Harm reduction’: more harm than good?

For those just hearing about “harm reduction” as a concept and a movement, you might be tempted to withhold judgment after this one ridiculous press statement. But this is really a fairly good display of the level of moral confusion, tortured reasoning, and fuzzy studies one finds from them.

If their area of supposed expertise was something less important, it might not be a big deal. But their terrible ideas are causing real harm — ironically.

Every “enabling” behavior that drug counselors always told family members to avoid because it observably makes the problem worse — removing accountability and stigma; handing out money, drugs, and paraphernalia; providing housing with no strings attached — has now been declared part of the “evidence-based” best practices of harm reduction. These strategies are also now backed by government grants.

They create “needle exchanges” and “safe-injection sites” so users can continue their deadly habit “safely.” The “safe-injection sites” spread from particular buildings out to the street and into the surrounding neighborhood. And the needle exchanges quickly turn to needle handouts, since the used needles are largely discarded on the street rather than returned, leaving kids to dodge them on the way to school.

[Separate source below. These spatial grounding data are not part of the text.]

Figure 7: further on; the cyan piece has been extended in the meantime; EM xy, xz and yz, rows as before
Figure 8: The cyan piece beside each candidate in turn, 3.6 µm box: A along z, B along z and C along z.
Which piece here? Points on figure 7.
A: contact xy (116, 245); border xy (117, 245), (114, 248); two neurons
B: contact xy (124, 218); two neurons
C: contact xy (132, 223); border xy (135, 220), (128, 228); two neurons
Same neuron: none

Harm reducers create “housing-first” programs across the country, which literally just give housing to homeless drug addicts, under the theory that the reason they are using highly addictive and deadly drugs is just to cope with poverty. San Francisco, which has dutifully put in place every harm-reduction strategy, has implemented this housing first idea. But the apartment buildings tend to turn into dangerous drug dens, not places of healing and recovery. The city also just hit an all-time high in overdose deaths. So much for “evidence based.”

Harm-reduction advocates frequently denigrate abstinence-based and faith-based programs, despite clear evidence for success in long-term in-patient treatment centers, like TROSA in Durham’s over 90% success rate in their two-year in-patient program. But instead, harm reducers suggest “MAT,” medication-assisted treatment, basically giving addicts a steady dose of opioids without any plan for them to stop.

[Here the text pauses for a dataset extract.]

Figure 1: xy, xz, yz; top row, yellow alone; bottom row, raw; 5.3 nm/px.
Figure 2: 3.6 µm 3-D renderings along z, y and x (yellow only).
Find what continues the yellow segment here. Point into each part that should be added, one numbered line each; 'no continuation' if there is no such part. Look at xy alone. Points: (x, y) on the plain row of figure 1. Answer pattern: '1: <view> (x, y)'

When I spoke with an NC harm reduction leader last year, she told me giving up drugs is not the right path for everyone, so the important part was preventing the downsides, like overdose and disease — as if life as a grovelling slave to a chemical isn’t a “harm” worthy of eliminating.

To witness the full impact of these programs, look no further than the cities where “harm reduction” has had complete power to implement their backwards ideology — Seattle, Philadelphia, San Francisco, Portland, Los Angeles. In each of these cities, large sections are simply abandoned to the harm-reduction plan and the lawless hellscape it creates. Mimicking their strategies would be madness.

North Carolina gets $1.5 billion in settlement money from the lawsuits over opioid painkillers. Sadly, it looks like much of that money is going to be wasted on these harm-reduction efforts, rather than on involuntarily commitment of addicts to long-term, abstinence-based, in-patient rehab, which is how I’d spend nearly every penny.

For example, here is one of the approved strategies that counties can choose in the NC Memorandum of Agreement: “Syringe service programs and other evidence-informed programs to reduce harms associated with intravenous drug use, including supplies, staffing, space, peer support services, referrals to treatment, fentanyl checking, connections to care, and the full range of harm reduction and treatment services provided by these programs.”

The entire NC MOA document is loaded with the terms “harm reduction,” “MAT,” “evidence based,” and all the other buzz words connected to this movement.

I suppose if you see their drug use as a given, or as a free choice we shouldn’t interrupt (even though addicts, by definition, aren’t making free choices), then there’s some logic to these strategies. But North Carolinians should be able to see through that and see that these strategies are harm amplifiers, not harm reducers. We can do better.